# GT tires question 1992 dyno detour



## 1937Zenith (Sep 16, 2021)

Just picked up this 1992 dyno detour. Trying to figure out what era GT tires belong on this bike? I believe it’s supposed to have the older tread 1.75” tires but just trying to confirm. Does anyone know what was the transition year where the letter font and size changed? I attached a photo of the ones I think belong. Thanks for any help


----------



## sworley (Sep 17, 2021)

Nice bike! I think you can put on whichever you prefer and be fine. Some go by preference, they like how the bigger tires fill out more. I really wouldn't be too concerned about which is "correct" on this bike. I had a high dollar '87 GT Pro Performer last year and the consensus then was to put whatever on it. I went with some really nice Panaracer HP406s: https://www.ebay.com/itm/254401231955?campid=5335809022

GT recently re-issued some of their heritage tires, pretty cool! Though supply has been spotty or else I would've got some LP5s. Check em out here: https://www.gtbicycles.com/usa_en/goods-gear/bike-parts-components/tires

If you didn't like my answer, you might try over here. Nice guys and knowledgable!: https://bmxmuseum.com/forums/viewforum.php?id=25

Have fun!


----------



## sworley (Sep 17, 2021)

One more thought - you could try looking for 1992 Dyno catalog scans.


----------



## pedal4416 (Sep 17, 2021)

92 GT catalog shows tan wall GT LP5 tires. Originals are going to be hard to find but the repop tires are pretty nice and ride well.


----------



## 1937Zenith (Sep 17, 2021)

sworley said:


> Nice bike! I think you can put on whichever you prefer and be fine. Some go by preference, they like how the bigger tires fill out more. I really wouldn't be too concerned about which is "correct" on this bike. I had a high dollar '87 GT Pro Performer last year and the consensus then was to put whatever on it. I went with some really nice Panaracer HP406s: https://www.ebay.com/itm/254401231955?campid=5335809022
> 
> GT recently re-issued some of their heritage tires, pretty cool! Though supply has been spotty or else I would've got some LP5s. Check em out here: https://www.gtbicycles.com/usa_en/goods-gear/bike-parts-components/tires
> 
> ...





sworley said:


> One more thought - you could try looking for 1992 Dyno catalog scans.
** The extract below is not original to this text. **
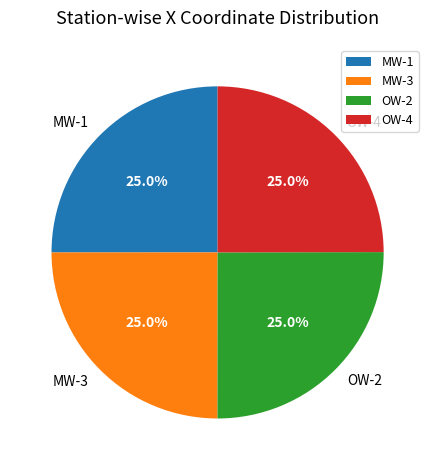

Is MW-3 the majority of the pie?

No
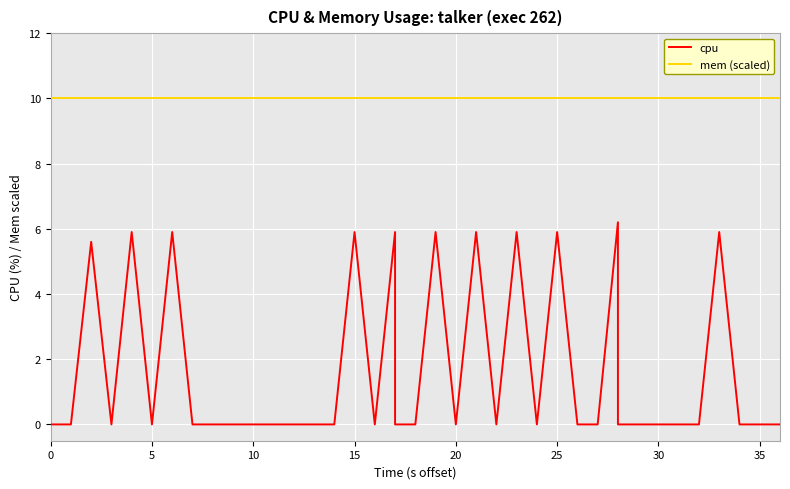

The value of mem (scaled) at 15 is 6.2. True or false?

False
Perfect thanks for the info! That performer you had was gorgeous! Was that original paint? I had an 88 pro performer I sold a few years back before these bikes shot up in price. Kinda wish I held onto it now haha. It was far from perfect but was all original even had the GT block letter stamped chain


----------



## 1937Zenith (Sep 17, 2021)

pedal4416 said:


> 92 GT catalog shows tan wall GT LP5 tires. Originals are going to be hard to find but the repop tires are pretty nice and ride well.
> 
> View attachment 1480031



Thank you exactly what I was looking for!


----------



## sworley (Sep 17, 2021)

Yeah, original paint. I kinda wished I held onto it, too! I'll likely never find another one around here...

Here's the thread on it if you're inclined: https://thecabe.com/forum/threads/1987-gt-pro-performer.173111/


----------



## sworley (Sep 17, 2021)

Wow, here's a steal! Jump on these! https://bmxmuseum.com/forsale/474345


----------



## 1937Zenith (Sep 17, 2021)

sworley said:


> Yeah, original paint. I kinda wished I held onto it, too! I'll likely never find another one around here...
> 
> Here's the thread on it if you're inclined: https://thecabe.com/forum/threads/1987-gt-pro-performer.173111/



Very cool. Amazed how well those mags came out! Hope you at least got a good price for it


----------



## carbon8 (Sep 21, 2021)

Those original gen 2 tires for your Dyno were released around '87 in 1.75 and 2.0 sizes in black or tanwall and were offered in MX or freestyle version. These tires have 1 smaller gt wing logo on them.
The gen 1 version were skinwall and same specs as the gen 2 but had 2 larger GT wing logos on them and these were made in '83-'84.


----------